## Quoted passage

________________________

McGraw stared; but his faith in the occult power of the Seer was so great that he delayed the officers. They stopped for a moment, Astro addressed the girl in Turkish.
"Let me help you," he said.
She looked at him sulkily. But it was not with the blank expressionless face of yesterday. Her brows drew together.
"I don't know you," she said at last.
Valeska pushed forward and took her hand.
"Don't you know this lady?" Astro asked.
The girl stared. Some half-forgotten memory seemed to stir within her. "Her lips moved silently as she stared hard at Valeska's face. Then she shook her head, and said, "I don't know."
"I can't keep 'em waiting," McGraw whispered. "Let her go, and you call at the Tombs to see her again. I'll see that you get in, Go on, now."
The girl was escorted to the wagon and took her seat, facing the crowd stolidly, an officer on each side of her. Once, before they drove away, her eyes turned to where Valeska stood in the doorway, and the same puzzled expression crossed her face.
"McGraw," said Astro, after the wagon had gone, "how'd you like to get a captain's commission?"
McGraw hastily took him aside. "You don't mean to say that you know about this job already?" he asked excitedly.
"I know one thing. A man you want lives at 101 Washington street, and I think his name is Garbon Soumissin. At any rate, I'd advise you to get right down there immediately and run in every one you find in the house. Hurry up before they've gone."
McGraw's eyes gleamed. "And you'll coach me then what to do?" he asked.
"All right." Hastily summoning a police sergeant,...
(CONTINUED ON NEXT TO LAST PAGE.)
(Thanks to Gokalp; "Copyright 1912 The Bobbs-Merrill Company" accompanied the text when this story was published as well in The Racine Journal News, Oct. 6, 1913.)
1. A little below, we'll also read: " in front of a Turkish rug store, the crescent of Turkey hung out." Since nearly all immigrants from the Ottoman Empire were Christians, the ones who operated these rug stores were composed of the Ottoman merchant class, the Armenians. Note how they used the exoticism of their Ottoman nation to good effect in the sale of their goods, as did other products of the period, like cigarettes. After WWI, most Armenian operators of such stores in the USA purposely did away with the word "Turkish"... even though everyone knows Oriental rugs were practically synonymous with the Turks. As with the food in Greek restaurants known throughout the West as "Greek food," all part of the grand scheme to eliminate Turkish cultural contributions.
2. Hrant "I am a Turkish citizen but I am no Turk" Dink may not enjoy this reminder that Armenians from the Ottoman Empire were also regarded as "Turks," but here is the irony. As far as the West was concerned, the alien culture of the Ottomans applied to all of the people from that part of the world, Armenians as well as Turks. In other words, Armenians got painted with the same broad stroke of prejudice, regardless of how much they reminded the West of how different and civilized they were, because they were Christians... and making sure to keep stressing the barbarism of the Turks (a propaganda campaign that would sometimes backfire on the Armenians.) In addition, note as well that even though it is the Armenians (at least the "Hunchakists") in this story who are the criminal ones, when we are offered the usual sinister Oriental description (whiskered, evil face, blotched complexion, fez), it's the Turkish part of the Armenians that is emphasized.

________________________

## Dataset content
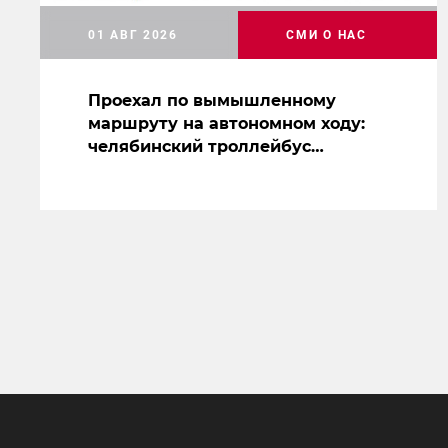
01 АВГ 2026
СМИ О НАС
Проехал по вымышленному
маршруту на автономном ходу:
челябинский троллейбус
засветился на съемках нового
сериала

________________________

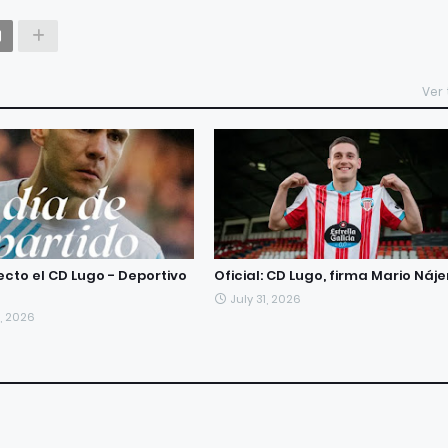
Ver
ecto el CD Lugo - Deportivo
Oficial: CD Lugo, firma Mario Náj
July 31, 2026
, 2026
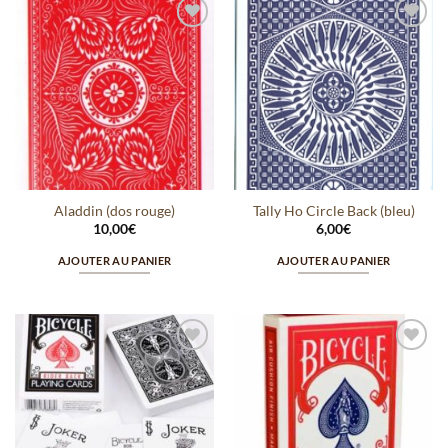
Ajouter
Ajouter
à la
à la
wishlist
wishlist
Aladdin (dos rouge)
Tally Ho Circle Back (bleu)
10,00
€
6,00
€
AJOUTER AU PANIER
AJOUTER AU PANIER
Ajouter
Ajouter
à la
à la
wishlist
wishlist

________________________

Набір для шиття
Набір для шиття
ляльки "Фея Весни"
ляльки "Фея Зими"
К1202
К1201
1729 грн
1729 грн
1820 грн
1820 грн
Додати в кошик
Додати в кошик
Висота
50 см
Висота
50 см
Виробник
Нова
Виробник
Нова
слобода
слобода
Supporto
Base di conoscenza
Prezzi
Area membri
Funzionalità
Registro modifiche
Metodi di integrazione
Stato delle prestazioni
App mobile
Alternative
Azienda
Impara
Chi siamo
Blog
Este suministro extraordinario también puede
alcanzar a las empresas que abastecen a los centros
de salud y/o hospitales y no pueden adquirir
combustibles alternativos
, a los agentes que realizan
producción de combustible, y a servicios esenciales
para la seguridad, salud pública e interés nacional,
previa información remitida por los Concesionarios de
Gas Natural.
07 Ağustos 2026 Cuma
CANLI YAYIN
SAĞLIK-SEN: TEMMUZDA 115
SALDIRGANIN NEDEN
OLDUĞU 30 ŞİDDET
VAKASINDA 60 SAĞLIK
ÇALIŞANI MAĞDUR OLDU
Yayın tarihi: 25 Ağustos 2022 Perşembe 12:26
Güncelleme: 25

________________________

## Task 1
In the Astro passage, transcribe the text between "McGraw hastily took" and "TO LAST PAGE.)", inclusive.
## Task 2
Shorten the paragraph of the Astro passage that begins "The girl was escorted to the wagon" while keeping its main facts.
## Task 3
According to the Astro passage, at what address does Astro say a wanted man lives?

## Answer 1
McGraw hastily took him aside. "You don't mean to say that you know about this job already?" he asked excitedly.
"I know one thing. A man you want lives at 101 Washington street, and I think his name is Garbon Soumissin. At any rate, I'd advise you to get right down there immediately and run in every one you find in the house. Hurry up before they've gone."
McGraw's eyes gleamed. "And you'll coach me then what to do?" he asked.
"All right." Hastily summoning a police sergeant,...
(CONTINUED ON NEXT TO LAST PAGE.)

## Answer 2
The girl was put in the wagon between two officers and faced the crowd without emotion. Before it drove away, she glanced at Valeska in the doorway with the same puzzled look.

## Answer 3
101 Washington street.